# Outline lines:
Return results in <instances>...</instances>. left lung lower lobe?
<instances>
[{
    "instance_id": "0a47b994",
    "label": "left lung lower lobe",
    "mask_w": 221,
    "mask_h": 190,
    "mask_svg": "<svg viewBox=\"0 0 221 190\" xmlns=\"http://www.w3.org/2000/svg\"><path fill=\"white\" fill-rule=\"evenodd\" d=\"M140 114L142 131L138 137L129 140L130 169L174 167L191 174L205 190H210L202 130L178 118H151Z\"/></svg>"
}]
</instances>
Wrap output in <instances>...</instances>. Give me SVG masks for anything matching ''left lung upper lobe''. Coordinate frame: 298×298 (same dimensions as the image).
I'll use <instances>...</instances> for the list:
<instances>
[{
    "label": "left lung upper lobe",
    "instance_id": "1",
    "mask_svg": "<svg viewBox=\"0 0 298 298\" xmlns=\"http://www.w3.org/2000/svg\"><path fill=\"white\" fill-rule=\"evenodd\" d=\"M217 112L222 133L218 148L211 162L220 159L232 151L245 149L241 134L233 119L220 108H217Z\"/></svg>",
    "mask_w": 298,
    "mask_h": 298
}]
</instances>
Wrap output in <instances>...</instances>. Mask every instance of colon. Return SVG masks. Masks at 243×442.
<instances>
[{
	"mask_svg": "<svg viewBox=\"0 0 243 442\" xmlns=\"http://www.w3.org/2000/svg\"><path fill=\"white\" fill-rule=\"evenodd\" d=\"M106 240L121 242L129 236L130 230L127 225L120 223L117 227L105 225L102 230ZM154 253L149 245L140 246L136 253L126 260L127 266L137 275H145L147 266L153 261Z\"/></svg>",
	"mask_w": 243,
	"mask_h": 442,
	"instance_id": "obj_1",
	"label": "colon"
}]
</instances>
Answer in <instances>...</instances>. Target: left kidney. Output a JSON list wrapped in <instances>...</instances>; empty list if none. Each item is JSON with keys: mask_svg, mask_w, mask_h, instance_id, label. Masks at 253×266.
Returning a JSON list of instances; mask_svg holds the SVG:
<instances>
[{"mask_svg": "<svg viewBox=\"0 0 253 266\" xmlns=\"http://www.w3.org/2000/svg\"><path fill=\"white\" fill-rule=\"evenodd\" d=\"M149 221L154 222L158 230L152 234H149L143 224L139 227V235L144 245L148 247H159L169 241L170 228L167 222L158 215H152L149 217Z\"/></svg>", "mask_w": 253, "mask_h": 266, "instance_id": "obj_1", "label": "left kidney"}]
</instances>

# What you are asked to do:
Copy out the lines word for word, from the line that contains "Wrap output in <instances>...</instances>. Mask" through the last line, including both.

# Written response:
Wrap output in <instances>...</instances>. Mask every instance of colon. Return SVG masks. Masks at 243×442.
<instances>
[{
	"mask_svg": "<svg viewBox=\"0 0 243 442\" xmlns=\"http://www.w3.org/2000/svg\"><path fill=\"white\" fill-rule=\"evenodd\" d=\"M106 240L121 242L129 236L130 230L127 225L120 223L117 227L105 225L102 230ZM154 253L149 245L140 246L136 253L126 260L127 266L137 275H145L147 266L153 261Z\"/></svg>",
	"mask_w": 243,
	"mask_h": 442,
	"instance_id": "obj_1",
	"label": "colon"
}]
</instances>
Answer in <instances>...</instances>. Target: left kidney. Output a JSON list wrapped in <instances>...</instances>; empty list if none. Each item is JSON with keys: mask_svg, mask_w, mask_h, instance_id, label. Masks at 253×266.
Returning a JSON list of instances; mask_svg holds the SVG:
<instances>
[{"mask_svg": "<svg viewBox=\"0 0 253 266\" xmlns=\"http://www.w3.org/2000/svg\"><path fill=\"white\" fill-rule=\"evenodd\" d=\"M149 221L154 222L158 230L152 234H149L143 224L139 227V235L144 245L148 247H159L169 241L170 228L167 222L158 215H152L149 217Z\"/></svg>", "mask_w": 253, "mask_h": 266, "instance_id": "obj_1", "label": "left kidney"}]
</instances>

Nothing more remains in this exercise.